## [TO DO]
Each record is to be printed again exactly, though not its pictures.
--
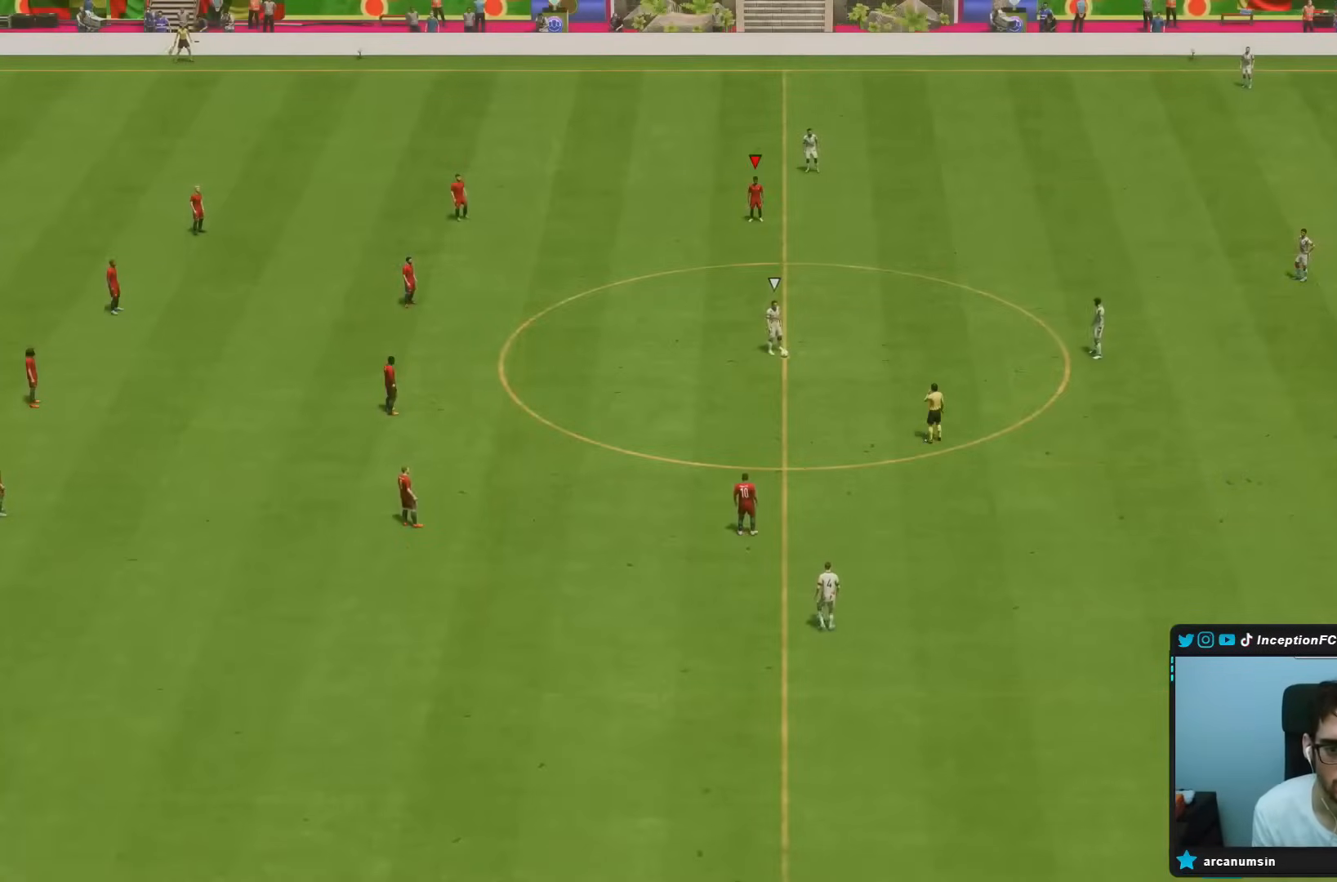
{"dt_ms": 500, "buttons": [], "left_stick": "center", "right_stick": "down", "events": [[467, "right_stick", "down"]]}
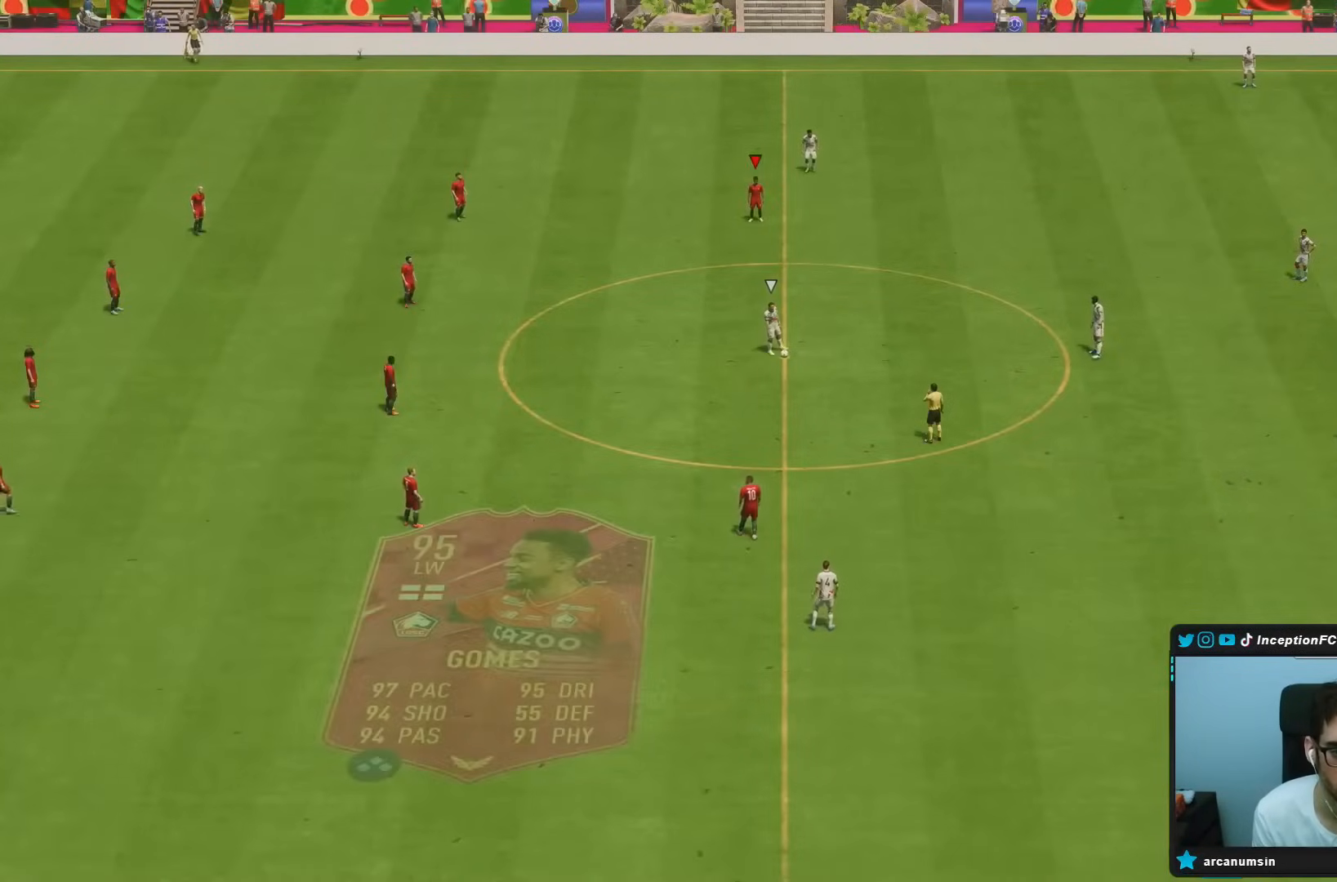
{"dt_ms": 500, "buttons": [], "left_stick": "right", "right_stick": "center", "events": [[83, "right_stick", "center"], [100, "left_stick", "right"], [133, "right_stick", "down-left"], [150, "left_stick", "up-right"], [283, "right_stick", "center"], [417, "left_stick", "right"]]}
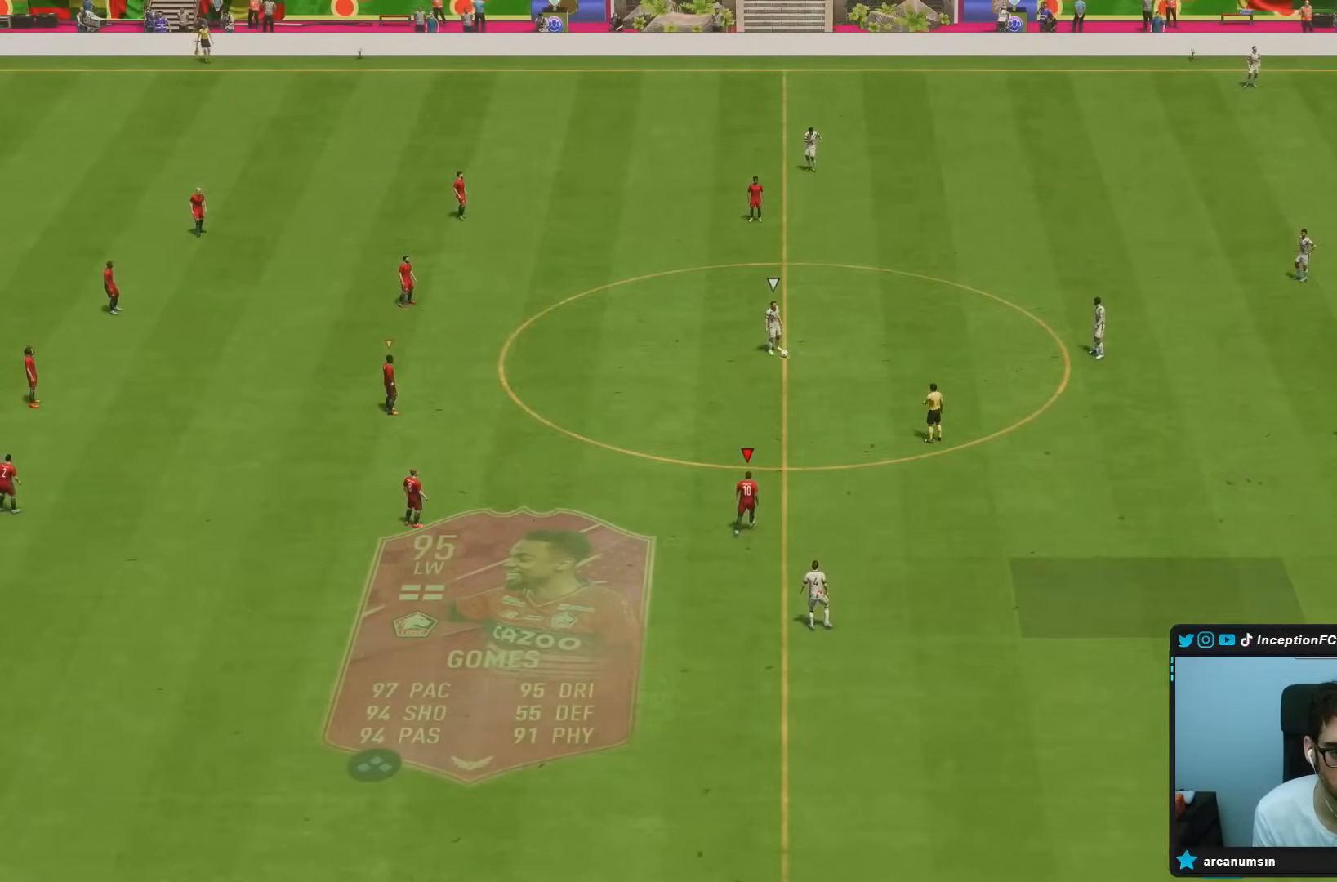
{"dt_ms": 500, "buttons": ["R2"], "left_stick": "down-right", "right_stick": "up", "events": [[183, "left_stick", "center"], [267, "R2", "down"], [283, "left_stick", "down-right"], [483, "right_stick", "up"]]}
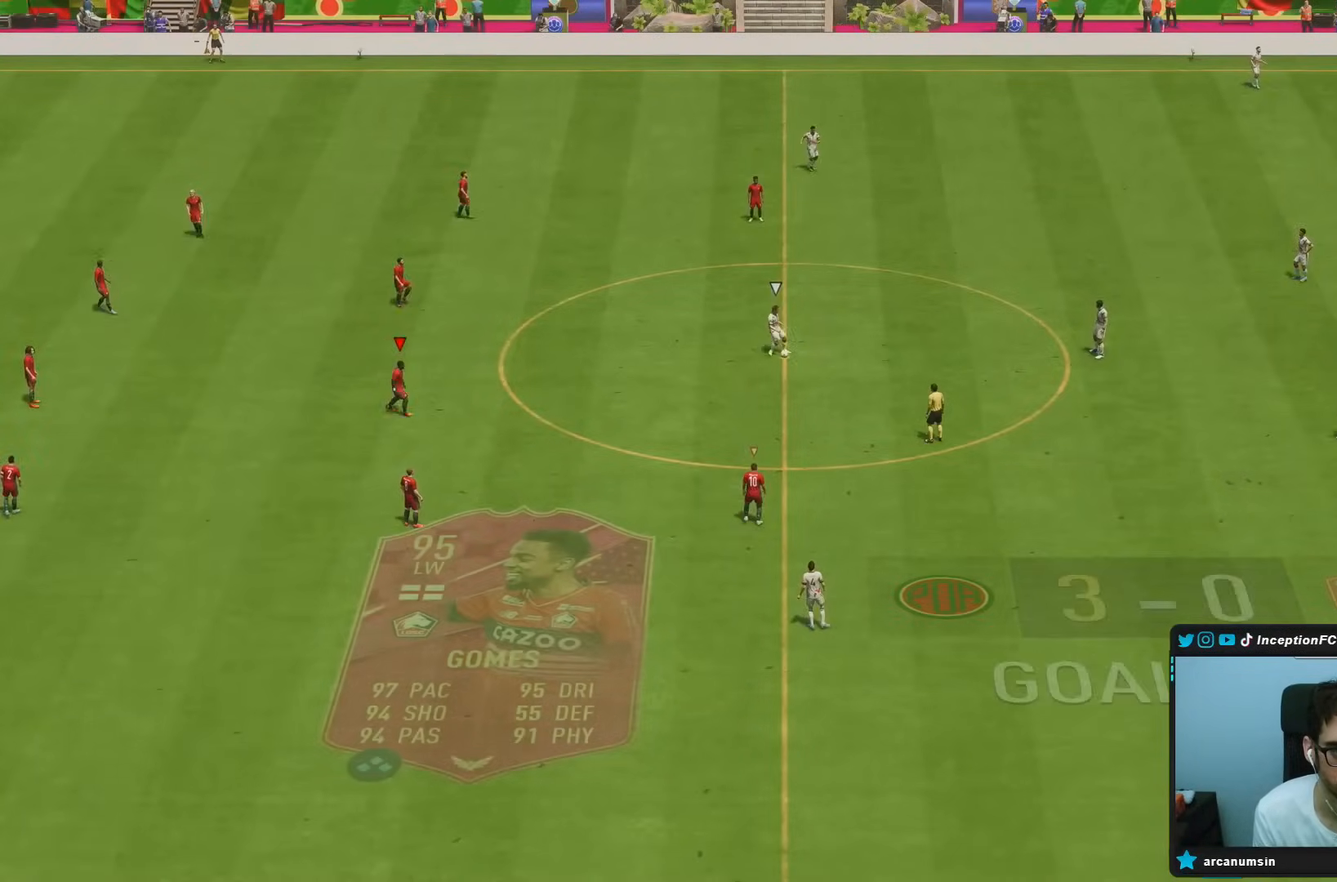
{"dt_ms": 500, "buttons": ["L2", "R2"], "left_stick": "down-right", "right_stick": "center", "events": [[83, "right_stick", "center"], [200, "right_stick", "up-right"], [333, "right_stick", "center"], [400, "L2", "down"]]}
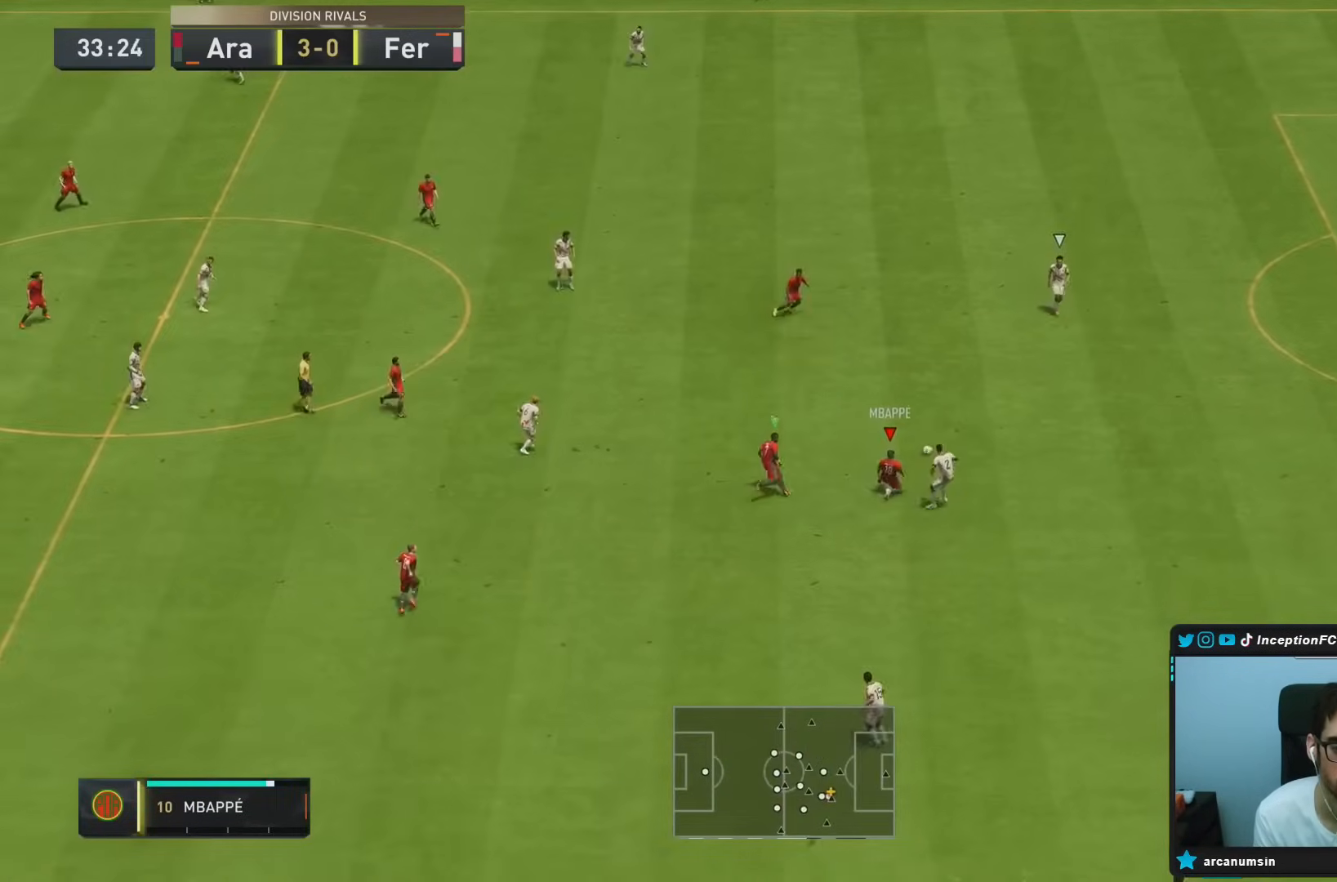
{"dt_ms": 500, "buttons": ["L1", "R2"], "left_stick": "down-right", "right_stick": "center"}
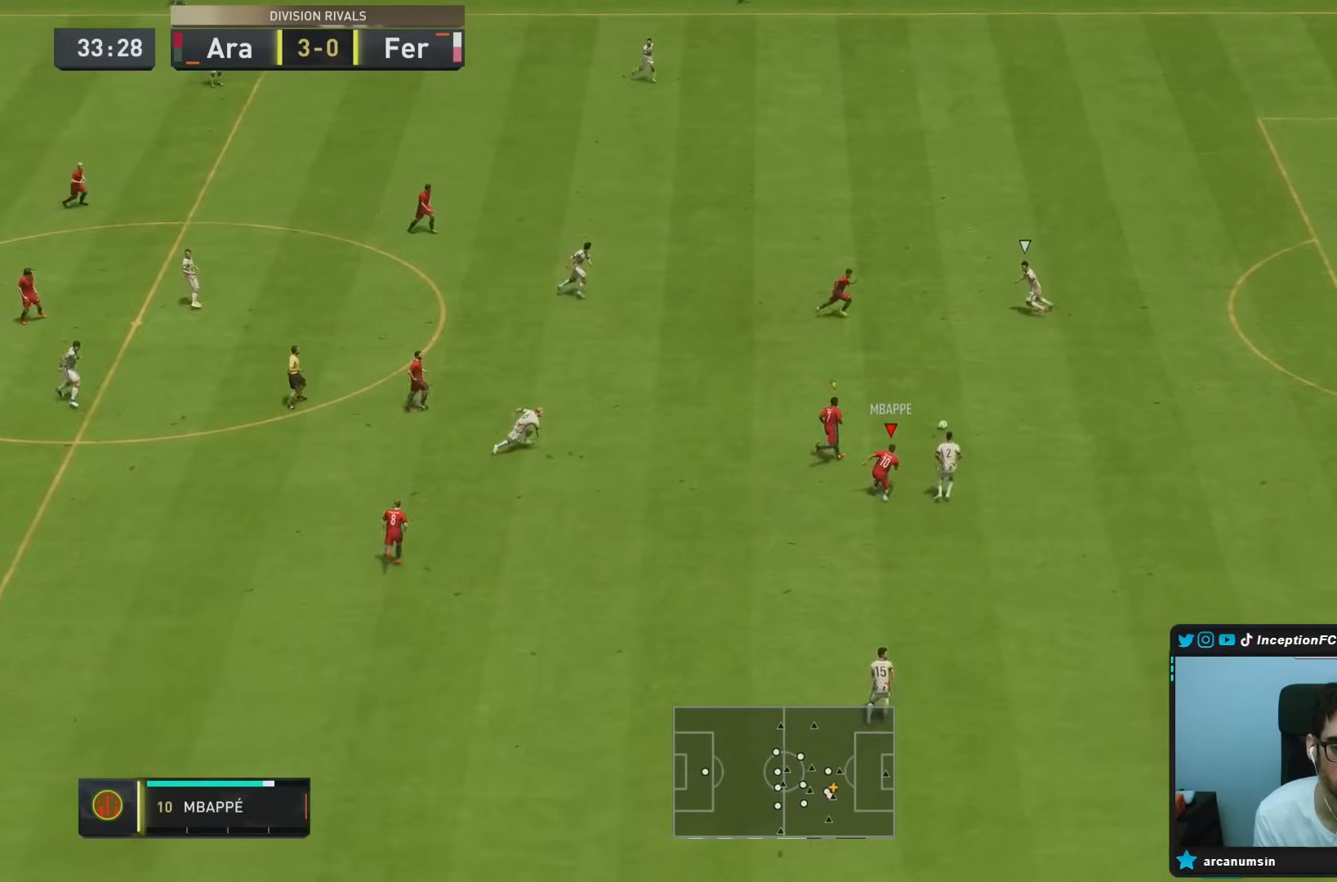
{"dt_ms": 500, "buttons": [], "left_stick": "right", "right_stick": "center", "events": [[133, "L1", "up"], [267, "left_stick", "right"], [367, "left_stick", "up-right"], [400, "R2", "up"], [500, "left_stick", "right"]]}
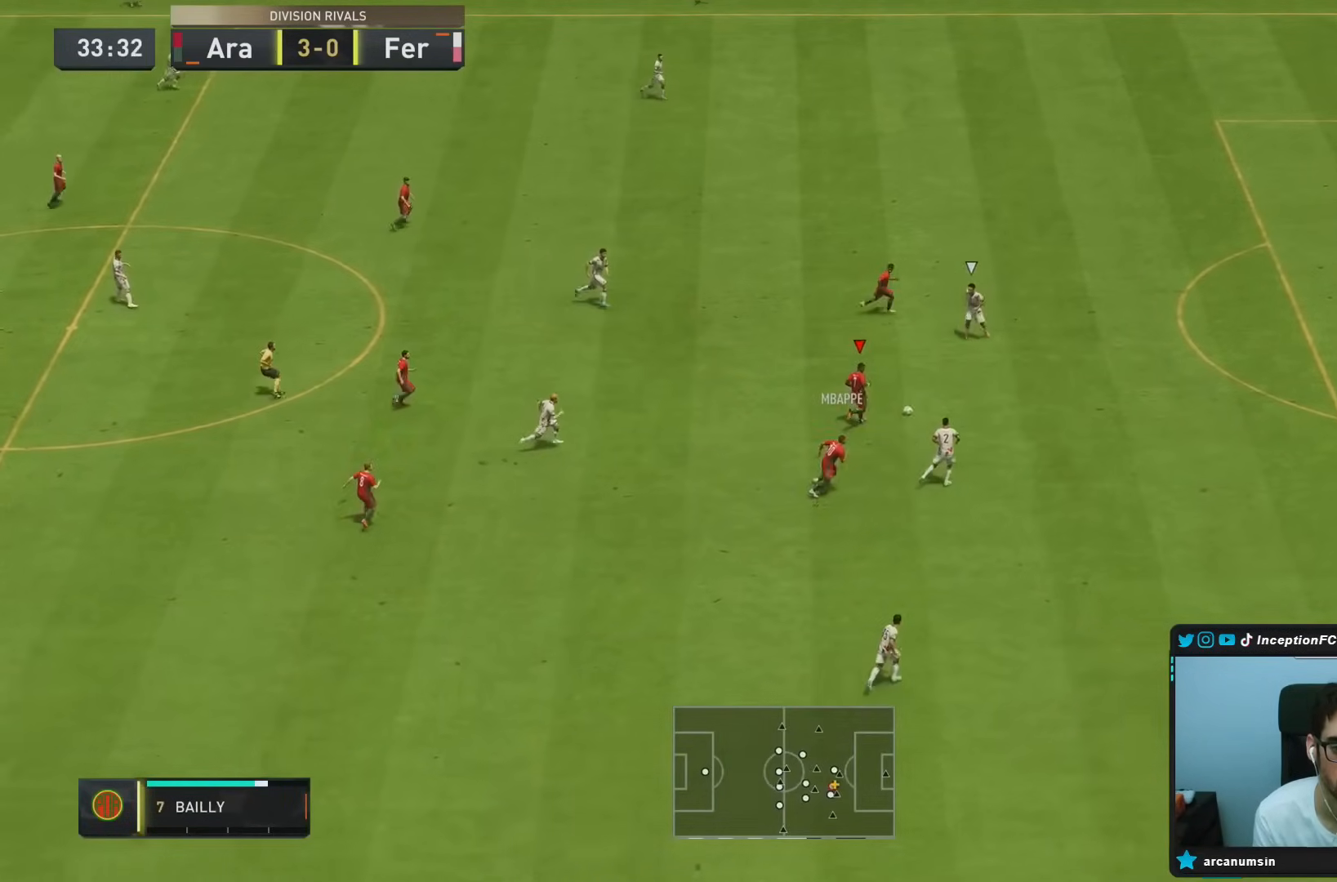
{"dt_ms": 500, "buttons": ["L1"], "left_stick": "right", "right_stick": "center", "events": [[33, "L1", "down"], [100, "TRIANGLE", "down"], [200, "TRIANGLE", "up"], [233, "TRIANGLE", "down"], [333, "TRIANGLE", "up"]]}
--
## [SOLUTION FOR THIS TASK]
{"dt_ms": 500, "buttons": [], "left_stick": "center", "right_stick": "down", "events": [[467, "right_stick", "down"]]}
{"dt_ms": 500, "buttons": [], "left_stick": "right", "right_stick": "center", "events": [[83, "right_stick", "center"], [100, "left_stick", "right"], [133, "right_stick", "down-left"], [150, "left_stick", "up-right"], [283, "right_stick", "center"], [417, "left_stick", "right"]]}
{"dt_ms": 500, "buttons": ["R2"], "left_stick": "down-right", "right_stick": "up", "events": [[183, "left_stick", "center"], [267, "R2", "down"], [283, "left_stick", "down-right"], [483, "right_stick", "up"]]}
{"dt_ms": 500, "buttons": ["L2", "R2"], "left_stick": "down-right", "right_stick": "center", "events": [[83, "right_stick", "center"], [200, "right_stick", "up-right"], [333, "right_stick", "center"], [400, "L2", "down"]]}
{"dt_ms": 500, "buttons": ["L1", "R2"], "left_stick": "down-right", "right_stick": "center"}
{"dt_ms": 500, "buttons": [], "left_stick": "right", "right_stick": "center", "events": [[133, "L1", "up"], [267, "left_stick", "right"], [367, "left_stick", "up-right"], [400, "R2", "up"], [500, "left_stick", "right"]]}
{"dt_ms": 500, "buttons": ["L1"], "left_stick": "right", "right_stick": "center", "events": [[33, "L1", "down"], [100, "TRIANGLE", "down"], [200, "TRIANGLE", "up"], [233, "TRIANGLE", "down"], [333, "TRIANGLE", "up"]]}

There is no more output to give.